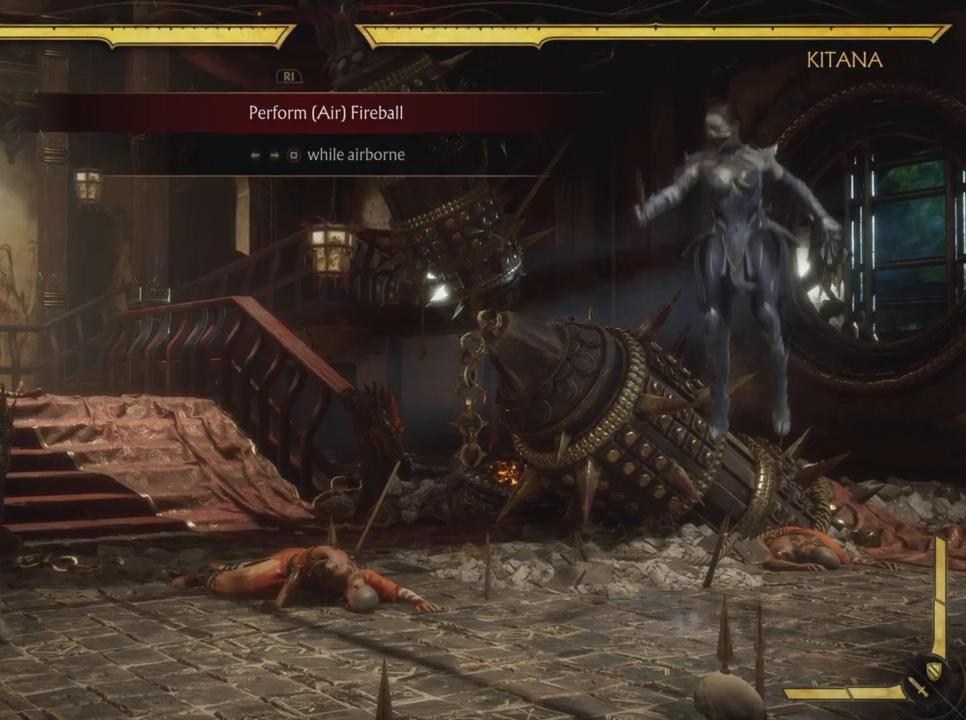
Gameplay with a controller (PlayStation layout); each line is a JSON object with the inputs held at the frame after it. "events" lists button and stick changes between this image and that frame as [ms after this image, input, new state], when the widget could be followed in between. Not read: HOME L3 R3 right_stick.
{"buttons": [], "left_stick": "center", "events": []}
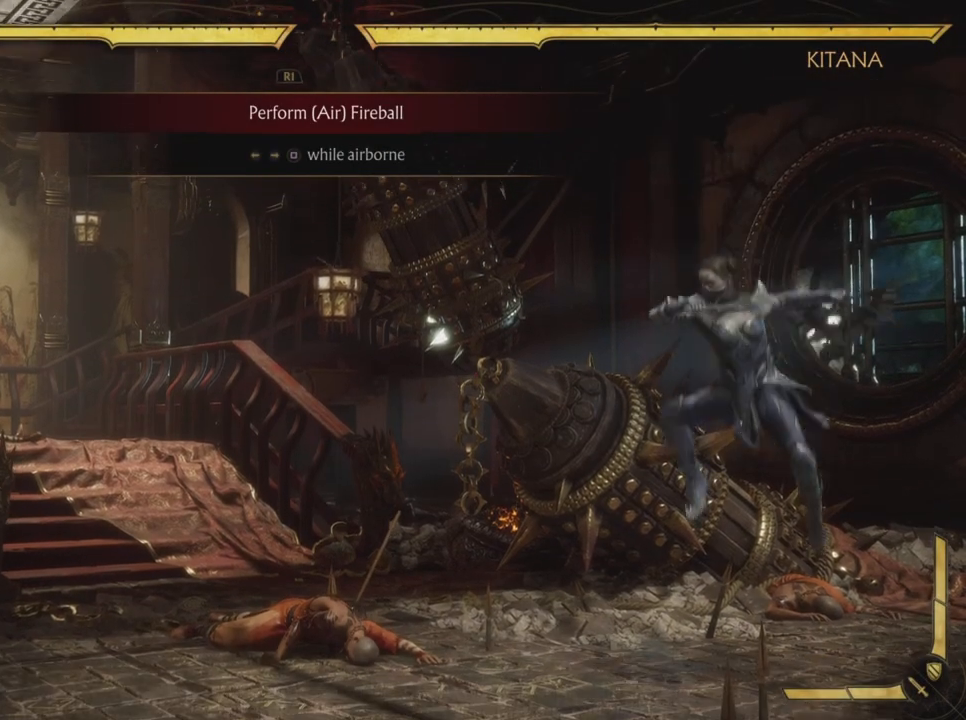
{"buttons": [], "left_stick": "center", "events": []}
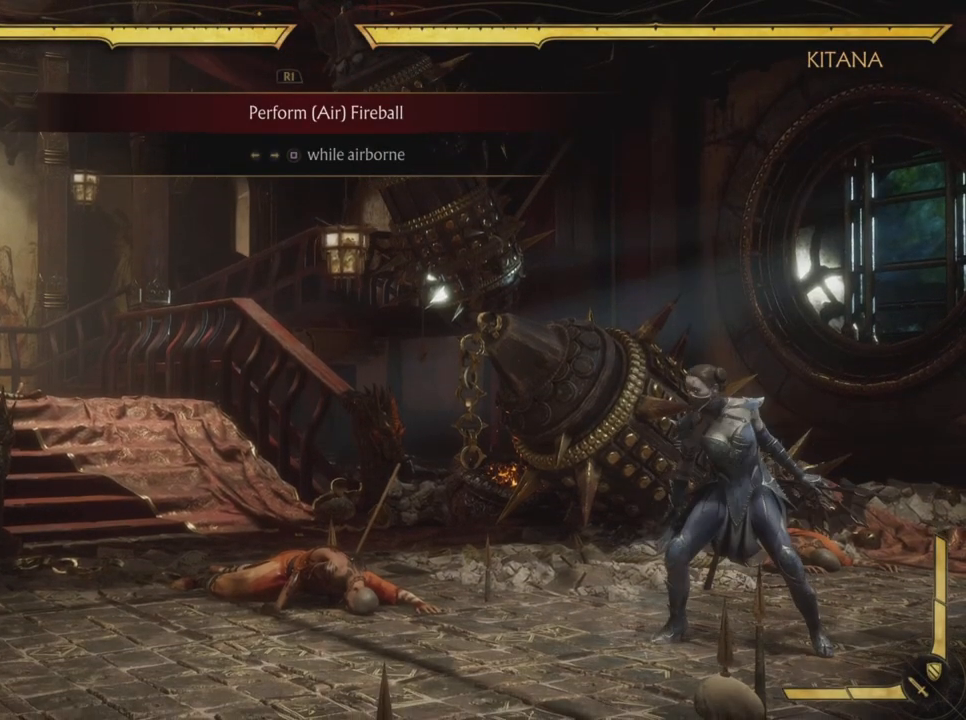
{"buttons": ["DPAD_DOWN", "DPAD_RIGHT"], "left_stick": "center", "events": [[250, "DPAD_UP", "down"], [350, "DPAD_UP", "up"], [417, "DPAD_LEFT", "down"], [483, "DPAD_LEFT", "up"], [500, "DPAD_DOWN", "down"], [500, "DPAD_RIGHT", "down"]]}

[Task requirements]:
Dropping every picture, restate the material word for word.

[Result for this exercise]:
Gameplay with a controller (PlayStation layout); each line is a JSON object with the inputs held at the frame after it. "events" lists button and stick changes between this image and that frame as [ms after this image, input, new state], when the widget could be followed in between. Not read: HOME L3 R3 right_stick.
{"buttons": [], "left_stick": "center", "events": []}
{"buttons": [], "left_stick": "center", "events": []}
{"buttons": ["DPAD_DOWN", "DPAD_RIGHT"], "left_stick": "center", "events": [[250, "DPAD_UP", "down"], [350, "DPAD_UP", "up"], [417, "DPAD_LEFT", "down"], [483, "DPAD_LEFT", "up"], [500, "DPAD_DOWN", "down"], [500, "DPAD_RIGHT", "down"]]}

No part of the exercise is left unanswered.